Supplementary Material for: Cyclin A2 expression as predictive biomarker in muscle-invasive upper tract urothelial carcinoma

Introduction: The aim was to evaluate the prognostic value of altered Cyclin A2 (CCNA2) gene expression in upper tract urothelial carcinoma (UTUC) and to assess its predictive potential as prognostic factor for overall survival (OS) and disease-free survival (DFS). Methods: 62 patients who underwent surgical treatment for UTUC were included. Gene expression of CCNA2, MKI67 and p53 was analyzed by quantitative reverse transcriptase polymerase chain reaction. Survival analyses were performed using the Kaplan-Meier method and the log-rank test. For Cox regression analyses, uni- and multivariable hazard ratios were calculated. Spearman correlation was used to analyze correlation of CCNA2 expression with MKI67 and p53. Results: The median age of the cohort was 73 years and it consisted of 48 males (77.4%) and 14 females (22.6%). Patients with high CCNA2 expression levels showed longer OS (HR 0.33; 95% CI 0.15 - 0.74; p = 0.0073). Multivariable Cox regression analyses identified CCNA2 overexpression (HR 0.37; 95% CI 0.16 - 0.85; p = 0.0189) and grading G2 (vs. G3) (HR 0.39; 95% CI 0.17 - 0.87; p = 0.0168) to be independent predictors for longer OS. CCNA2 expression correlated positively with MKI67 expression (Rho = 0.4376, p = 0.0005). Conclusion: Low CCNA2 expression is significantly associated with worse OS. Thus, CCNA2 might serve as potential biomarker in muscle-invasive UTUC and may be used to characterize a subset of patients having an unfavorable outcome and for future risk-assessment scores.

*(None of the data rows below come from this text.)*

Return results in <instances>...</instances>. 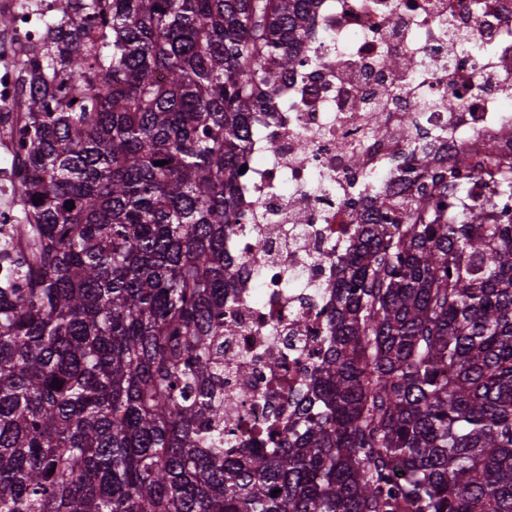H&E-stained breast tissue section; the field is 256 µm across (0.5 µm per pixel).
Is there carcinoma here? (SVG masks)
Wrapping results in <instances>:
<instances>
[{
	"label": "carcinoma",
	"mask_w": 512,
	"mask_h": 512,
	"mask_svg": "<svg viewBox=\"0 0 512 512\" xmlns=\"http://www.w3.org/2000/svg\"><path fill=\"white\" fill-rule=\"evenodd\" d=\"M315 2L52 0L26 37L0 512H512V157L493 145L421 155L413 196L369 199L273 447L224 440L240 157Z\"/></svg>",
	"instance_id": "1"
}]
</instances>
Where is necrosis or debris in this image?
Instances as JSON below:
<instances>
[{
  "mask_svg": "<svg viewBox=\"0 0 512 512\" xmlns=\"http://www.w3.org/2000/svg\"><path fill=\"white\" fill-rule=\"evenodd\" d=\"M302 58L251 116L224 239V433L249 448L269 447L268 418L325 348L326 287L366 197L414 193L421 151L441 166L461 146L512 153V0H320Z\"/></svg>",
  "mask_w": 512,
  "mask_h": 512,
  "instance_id": "1",
  "label": "necrosis or debris"
}]
</instances>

引言：本研究旨在评估细胞周期蛋白A2（Cyclin A2, CCNA2）基因表达异常在上尿路尿路上皮癌（upper tract urothelial carcinoma, UTUC）中的预后价值，并评估其作为总生存期（overall survival, OS）和无病生存期（disease-free survival, DFS）预后因子的预测潜力。方法：纳入62例接受上尿路尿路上皮癌手术治疗的患者。采用定量逆转录聚合酶链反应分析CCNA2、MKI67及p53的基因表达。生存分析采用Kaplan-Meier法及对数秩检验（log-rank test）。Cox回归分析中，计算单变量及多变量风险比。采用Spearman相关分析探讨CCNA2表达与MKI67、p53的相关性。结果：本队列患者的中位年龄为73岁，其中男性48例（占比77.4%），女性14例（占比22.6%）。CCNA2高表达患者的总生存期更长（风险比HR=0.33，95%置信区间CI：0.15~0.74，P=0.0073）。多变量Cox回归分析显示，CCNA2过表达（HR=0.37，95%CI：0.16~0.85，P=0.0189）及G2级肿瘤（相较于G3级，HR=0.39，95%CI：0.17~0.87，P=0.0168）为总生存期延长的独立预测因素。CCNA2表达与MKI67表达呈正相关（Rho=0.4376，P=0.0005）。结论：CCNA2低表达与较差的总生存期显著相关。据此，CCNA2可作为肌层浸润性上尿路尿路上皮癌的潜在生物标志物，用于甄别预后不良的患者亚群，并可应用于未来的风险评估评分体系。